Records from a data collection
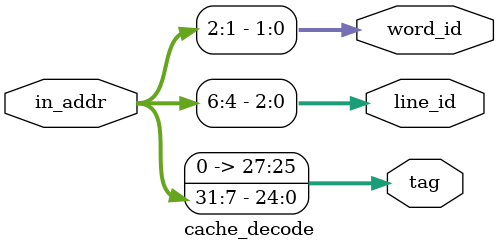
<source format=sv>
module cache_decode
(in_addr,tag,line_id,word_id);


//in_addr[0] = byte_offset
//define input signal
input logic [31:0] in_addr;
output logic [27:0] tag;
output logic [2:0] line_id;
output logic [1:0] word_id;

//define output
assign word_id=in_addr[3:1]; //in_addr[1:0]
assign line_id=in_addr[6:4]; //in_addr[4:2]
assign tag=in_addr[31:7];

endmodule

</source>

[What is required]:
The expected result is the data above in exact form, free of pictures.

[Answer space]:
<source format=sv>
module cache_decode
(in_addr,tag,line_id,word_id);


//in_addr[0] = byte_offset
//define input signal
input logic [31:0] in_addr;
output logic [27:0] tag;
output logic [2:0] line_id;
output logic [1:0] word_id;

//define output
assign word_id=in_addr[3:1]; //in_addr[1:0]
assign line_id=in_addr[6:4]; //in_addr[4:2]
assign tag=in_addr[31:7];

endmodule

</source>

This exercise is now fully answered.